* **Work to be completed**: Output the text of all the data below exactly as given, line for line, and leave the pictures out of your answer.

##### Data in this exercise

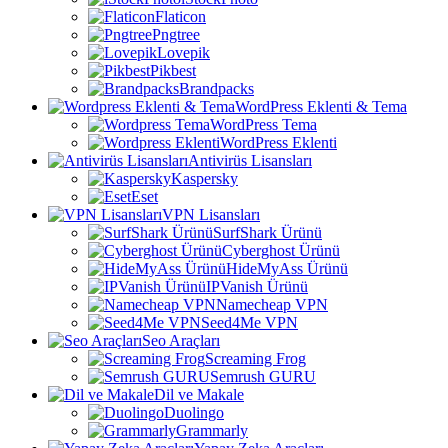
Flaticon
Pngtree
Lovepik
Pikbest
Brandpacks
WordPress Eklenti & Tema
WordPress Tema
WordPress Eklenti
Antivirüs Lisansları
Kaspersky
Eset
VPN Lisansları
SurfShark Ürünü
Cyberghost Ürünü
HideMyAss Ürünü
IPVanish Ürünü
Namecheap VPN
Seed4Me VPN
Seo Araçları
Screaming Frog
Semrush GURU
Dil ve Makale
Duolingo
Grammarly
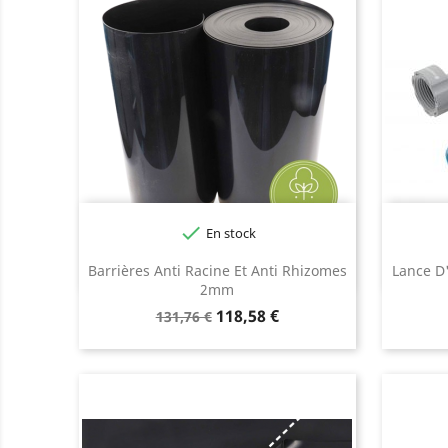

En stock
Barrières Anti Racine Et Anti Rhizomes
Lance D
2mm
Prix
Prix
118,58 €
131,76 €
de
base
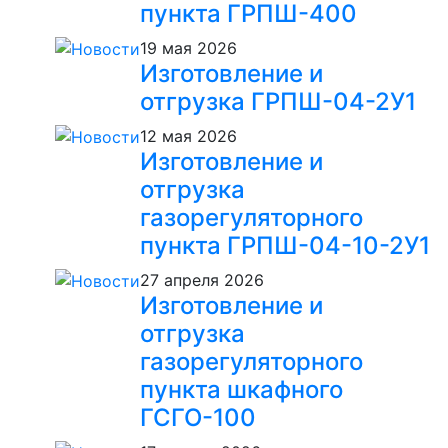
пункта ГРПШ-400
19 мая 2026
Изготовление и
отгрузка ГРПШ-04-2У1
12 мая 2026
Изготовление и
отгрузка
газорегуляторного
пункта ГРПШ-04-10-2У1
27 апреля 2026
Изготовление и
отгрузка
газорегуляторного
пункта шкафного
ГСГО-100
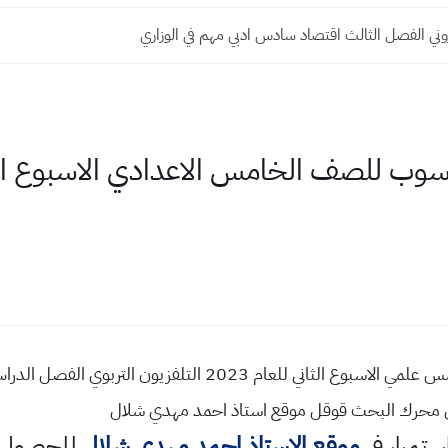
وني الفصل الثالث اقتصاد سادس ادبي مهم في الوزاري
في محرك البحث قوقل موقع استاذ احمد مهدي شلال
استمرار في
موقع الاستاذ احمد مهدي شلال
للحصول ع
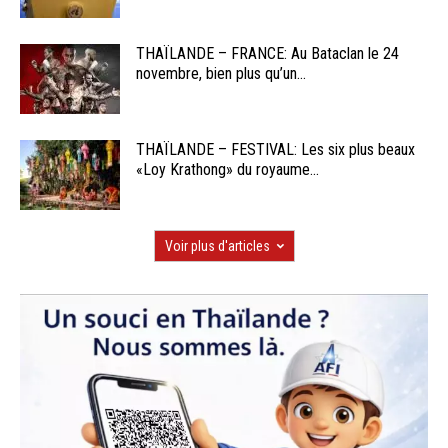
THAÏLANDE – FRANCE: Au Bataclan le 24
novembre, bien plus qu’un...
THAÏLANDE – FESTIVAL: Les six plus beaux
«Loy Krathong» du royaume...
Voir plus d'articles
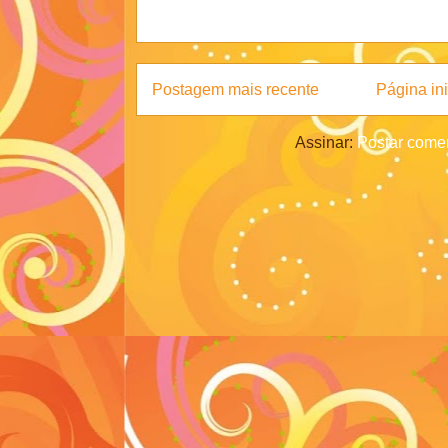
Postagem mais recente
Página ini
Assinar:
Postar comen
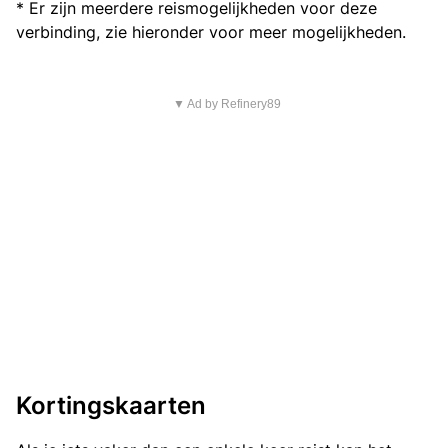
* Er zijn meerdere reismogelijkheden voor deze
verbinding, zie hieronder voor meer mogelijkheden.
▼ Ad by Refinery89
Kortingskaarten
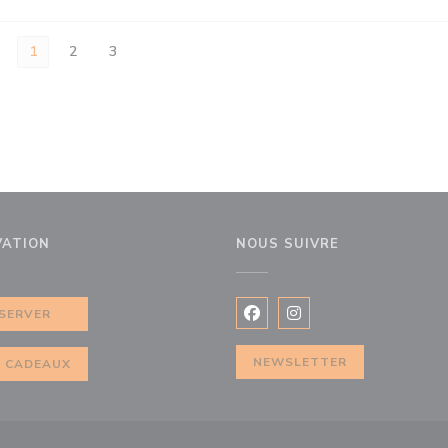
1
2
3
VATION
NOUS SUIVRE
e fenêtre))
SERVER
Facebook ((ouvre une nouvel
Instagram ((ouvre une 
NEWSLETTER
 CADEAUX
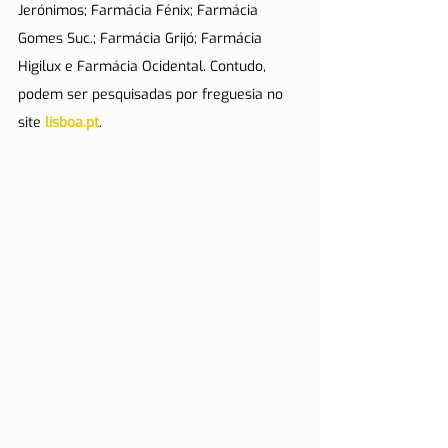
Jerónimos; Farmácia Fénix; Farmácia 
Gomes Suc.; Farmácia Grijó; Farmácia 
Higilux e Farmácia Ocidental. Contudo, 
podem ser pesquisadas por freguesia no 
site 
lisboa.pt
.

##########

* **Answer area**:
Flaticon
Pngtree
Lovepik
Pikbest
Brandpacks
WordPress Eklenti & Tema
WordPress Tema
WordPress Eklenti
Antivirüs Lisansları
Kaspersky
Eset
VPN Lisansları
SurfShark Ürünü
Cyberghost Ürünü
HideMyAss Ürünü
IPVanish Ürünü
Namecheap VPN
Seed4Me VPN
Seo Araçları
Screaming Frog
Semrush GURU
Dil ve Makale
Duolingo
Grammarly

En stock
Barrières Anti Racine Et Anti Rhizomes
Lance D
2mm
Prix
Prix
118,58 €
131,76 €
de
base
пункта ГРПШ-400
19 мая 2026
Изготовление и
отгрузка ГРПШ-04-2У1
12 мая 2026
Изготовление и
отгрузка
газорегуляторного
пункта ГРПШ-04-10-2У1
27 апреля 2026
Изготовление и
отгрузка
газорегуляторного
пункта шкафного
ГСГО-100
وني الفصل الثالث اقتصاد سادس ادبي مهم في الوزاري
في محرك البحث قوقل موقع استاذ احمد مهدي شلال
استمرار في
موقع الاستاذ احمد مهدي شلال
للحصول ع
THAÏLANDE – FRANCE: Au Bataclan le 24
novembre, bien plus qu’un...
THAÏLANDE – FESTIVAL: Les six plus beaux
«Loy Krathong» du royaume...
Voir plus d'articles
Postagem mais recente
Página ini
Assinar:
Postar comen
* Er zijn meerdere reismogelijkheden voor deze
verbinding, zie hieronder voor meer mogelijkheden.
▼ Ad by Refinery89
Kortingskaarten
1
2
3
VATION
NOUS SUIVRE
e fenêtre))
SERVER
Facebook ((ouvre une nouvel
Instagram ((ouvre une 
NEWSLETTER
 CADEAUX
Jerónimos; Farmácia Fénix; Farmácia 
Gomes Suc.; Farmácia Grijó; Farmácia 
Higilux e Farmácia Ocidental. Contudo, 
podem ser pesquisadas por freguesia no 
site 
lisboa.pt
.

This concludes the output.